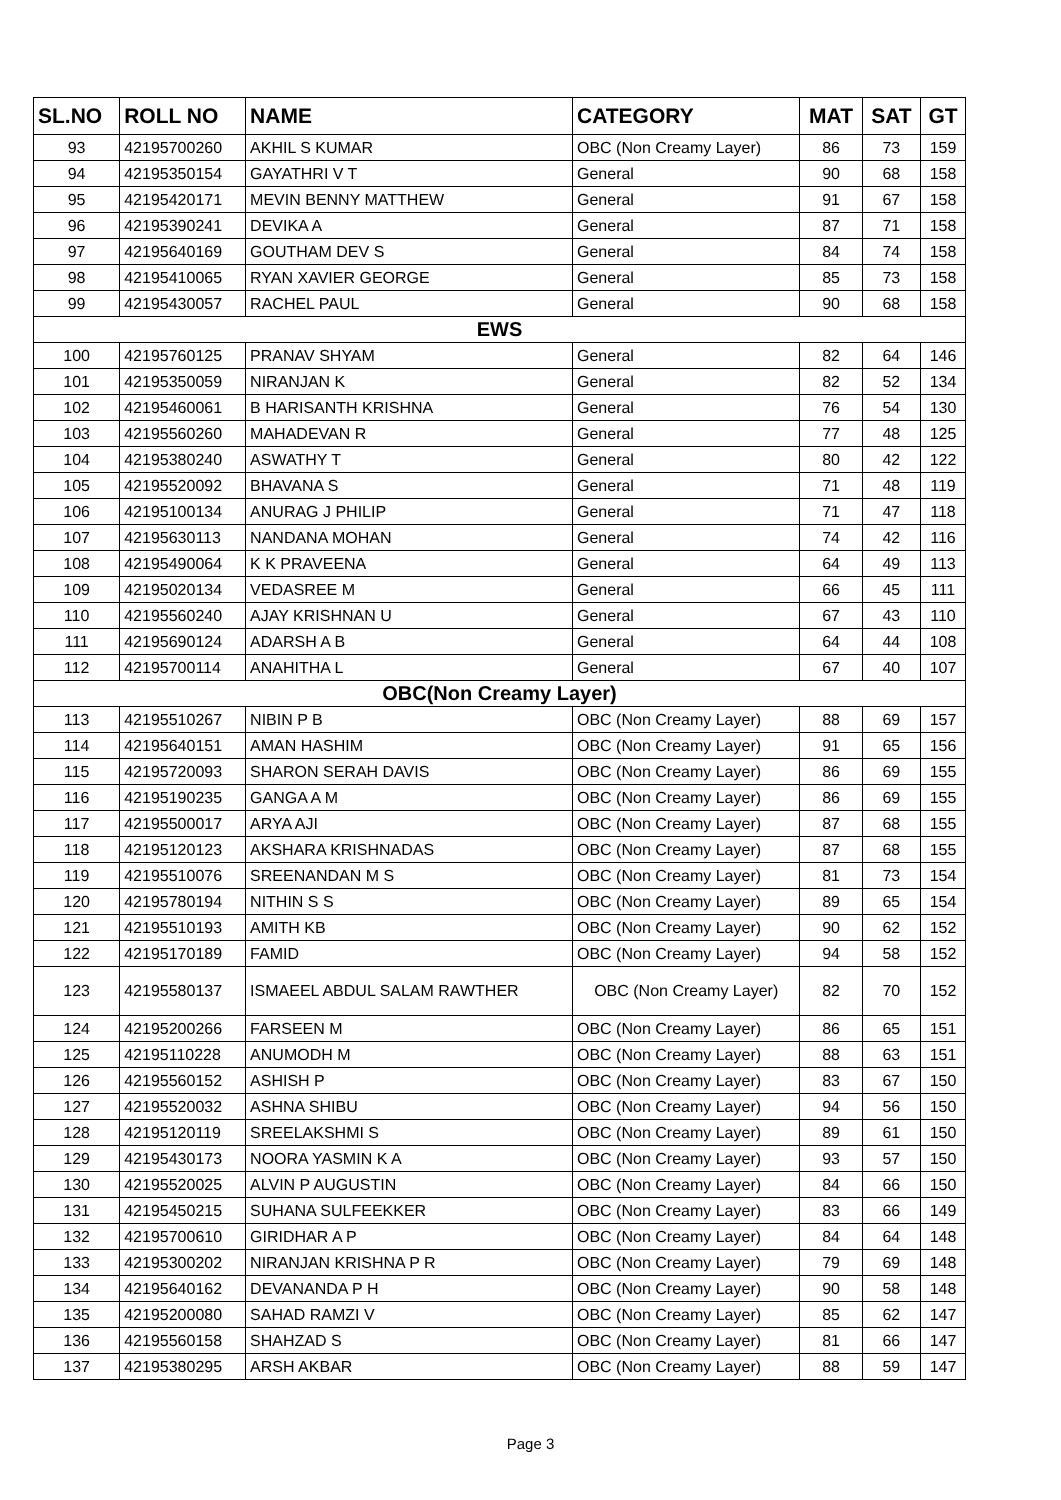| SL.NO | ROLL NO | NAME | CATEGORY | MAT | SAT | GT |
| --- | --- | --- | --- | --- | --- | --- |
| 93 | 42195700260 | AKHIL S KUMAR | OBC (Non Creamy Layer) | 86 | 73 | 159 |
| 94 | 42195350154 | GAYATHRI V T | General | 90 | 68 | 158 |
| 95 | 42195420171 | MEVIN BENNY MATTHEW | General | 91 | 67 | 158 |
| 96 | 42195390241 | DEVIKA A | General | 87 | 71 | 158 |
| 97 | 42195640169 | GOUTHAM DEV S | General | 84 | 74 | 158 |
| 98 | 42195410065 | RYAN XAVIER GEORGE | General | 85 | 73 | 158 |
| 99 | 42195430057 | RACHEL PAUL | General | 90 | 68 | 158 |
| EWS | | | | | | |
| 100 | 42195760125 | PRANAV SHYAM | General | 82 | 64 | 146 |
| 101 | 42195350059 | NIRANJAN K | General | 82 | 52 | 134 |
| 102 | 42195460061 | B HARISANTH KRISHNA | General | 76 | 54 | 130 |
| 103 | 42195560260 | MAHADEVAN R | General | 77 | 48 | 125 |
| 104 | 42195380240 | ASWATHY T | General | 80 | 42 | 122 |
| 105 | 42195520092 | BHAVANA S | General | 71 | 48 | 119 |
| 106 | 42195100134 | ANURAG J PHILIP | General | 71 | 47 | 118 |
| 107 | 42195630113 | NANDANA MOHAN | General | 74 | 42 | 116 |
| 108 | 42195490064 | K K PRAVEENA | General | 64 | 49 | 113 |
| 109 | 42195020134 | VEDASREE M | General | 66 | 45 | 111 |
| 110 | 42195560240 | AJAY KRISHNAN U | General | 67 | 43 | 110 |
| 111 | 42195690124 | ADARSH A B | General | 64 | 44 | 108 |
| 112 | 42195700114 | ANAHITHA L | General | 67 | 40 | 107 |
| OBC(Non Creamy Layer) | | | | | | |
| 113 | 42195510267 | NIBIN P B | OBC (Non Creamy Layer) | 88 | 69 | 157 |
| 114 | 42195640151 | AMAN HASHIM | OBC (Non Creamy Layer) | 91 | 65 | 156 |
| 115 | 42195720093 | SHARON SERAH DAVIS | OBC (Non Creamy Layer) | 86 | 69 | 155 |
| 116 | 42195190235 | GANGA A M | OBC (Non Creamy Layer) | 86 | 69 | 155 |
| 117 | 42195500017 | ARYA AJI | OBC (Non Creamy Layer) | 87 | 68 | 155 |
| 118 | 42195120123 | AKSHARA KRISHNADAS | OBC (Non Creamy Layer) | 87 | 68 | 155 |
| 119 | 42195510076 | SREENANDAN M S | OBC (Non Creamy Layer) | 81 | 73 | 154 |
| 120 | 42195780194 | NITHIN S S | OBC (Non Creamy Layer) | 89 | 65 | 154 |
| 121 | 42195510193 | AMITH KB | OBC (Non Creamy Layer) | 90 | 62 | 152 |
| 122 | 42195170189 | FAMID | OBC (Non Creamy Layer) | 94 | 58 | 152 |
| 123 | 42195580137 | ISMAEEL ABDUL SALAM RAWTHER | OBC (Non Creamy Layer) | 82 | 70 | 152 |
| 124 | 42195200266 | FARSEEN M | OBC (Non Creamy Layer) | 86 | 65 | 151 |
| 125 | 42195110228 | ANUMODH M | OBC (Non Creamy Layer) | 88 | 63 | 151 |
| 126 | 42195560152 | ASHISH P | OBC (Non Creamy Layer) | 83 | 67 | 150 |
| 127 | 42195520032 | ASHNA SHIBU | OBC (Non Creamy Layer) | 94 | 56 | 150 |
| 128 | 42195120119 | SREELAKSHMI S | OBC (Non Creamy Layer) | 89 | 61 | 150 |
| 129 | 42195430173 | NOORA YASMIN K A | OBC (Non Creamy Layer) | 93 | 57 | 150 |
| 130 | 42195520025 | ALVIN P AUGUSTIN | OBC (Non Creamy Layer) | 84 | 66 | 150 |
| 131 | 42195450215 | SUHANA SULFEEKKER | OBC (Non Creamy Layer) | 83 | 66 | 149 |
| 132 | 42195700610 | GIRIDHAR A P | OBC (Non Creamy Layer) | 84 | 64 | 148 |
| 133 | 42195300202 | NIRANJAN KRISHNA P R | OBC (Non Creamy Layer) | 79 | 69 | 148 |
| 134 | 42195640162 | DEVANANDA P H | OBC (Non Creamy Layer) | 90 | 58 | 148 |
| 135 | 42195200080 | SAHAD RAMZI V | OBC (Non Creamy Layer) | 85 | 62 | 147 |
| 136 | 42195560158 | SHAHZAD S | OBC (Non Creamy Layer) | 81 | 66 | 147 |
| 137 | 42195380295 | ARSH AKBAR | OBC (Non Creamy Layer) | 88 | 59 | 147 |
Page 3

#####

ACTION ITEM | Your task is to transcribe, with no changes, only the lines of the listing above that lie between the line holding "80 | 42 | 122 |" and the line holding "89 | 61 | 150 |", inclusive.

RESULT OF THIS TASK |
| 104 | 42195380240 | ASWATHY T | General | 80 | 42 | 122 |
| 105 | 42195520092 | BHAVANA S | General | 71 | 48 | 119 |
| 106 | 42195100134 | ANURAG J PHILIP | General | 71 | 47 | 118 |
| 107 | 42195630113 | NANDANA MOHAN | General | 74 | 42 | 116 |
| 108 | 42195490064 | K K PRAVEENA | General | 64 | 49 | 113 |
| 109 | 42195020134 | VEDASREE M | General | 66 | 45 | 111 |
| 110 | 42195560240 | AJAY KRISHNAN U | General | 67 | 43 | 110 |
| 111 | 42195690124 | ADARSH A B | General | 64 | 44 | 108 |
| 112 | 42195700114 | ANAHITHA L | General | 67 | 40 | 107 |
| OBC(Non Creamy Layer) | | | | | | |
| 113 | 42195510267 | NIBIN P B | OBC (Non Creamy Layer) | 88 | 69 | 157 |
| 114 | 42195640151 | AMAN HASHIM | OBC (Non Creamy Layer) | 91 | 65 | 156 |
| 115 | 42195720093 | SHARON SERAH DAVIS | OBC (Non Creamy Layer) | 86 | 69 | 155 |
| 116 | 42195190235 | GANGA A M | OBC (Non Creamy Layer) | 86 | 69 | 155 |
| 117 | 42195500017 | ARYA AJI | OBC (Non Creamy Layer) | 87 | 68 | 155 |
| 118 | 42195120123 | AKSHARA KRISHNADAS | OBC (Non Creamy Layer) | 87 | 68 | 155 |
| 119 | 42195510076 | SREENANDAN M S | OBC (Non Creamy Layer) | 81 | 73 | 154 |
| 120 | 42195780194 | NITHIN S S | OBC (Non Creamy Layer) | 89 | 65 | 154 |
| 121 | 42195510193 | AMITH KB | OBC (Non Creamy Layer) | 90 | 62 | 152 |
| 122 | 42195170189 | FAMID | OBC (Non Creamy Layer) | 94 | 58 | 152 |
| 123 | 42195580137 | ISMAEEL ABDUL SALAM RAWTHER | OBC (Non Creamy Layer) | 82 | 70 | 152 |
| 124 | 42195200266 | FARSEEN M | OBC (Non Creamy Layer) | 86 | 65 | 151 |
| 125 | 42195110228 | ANUMODH M | OBC (Non Creamy Layer) | 88 | 63 | 151 |
| 126 | 42195560152 | ASHISH P | OBC (Non Creamy Layer) | 83 | 67 | 150 |
| 127 | 42195520032 | ASHNA SHIBU | OBC (Non Creamy Layer) | 94 | 56 | 150 |
| 128 | 42195120119 | SREELAKSHMI S | OBC (Non Creamy Layer) | 89 | 61 | 150 |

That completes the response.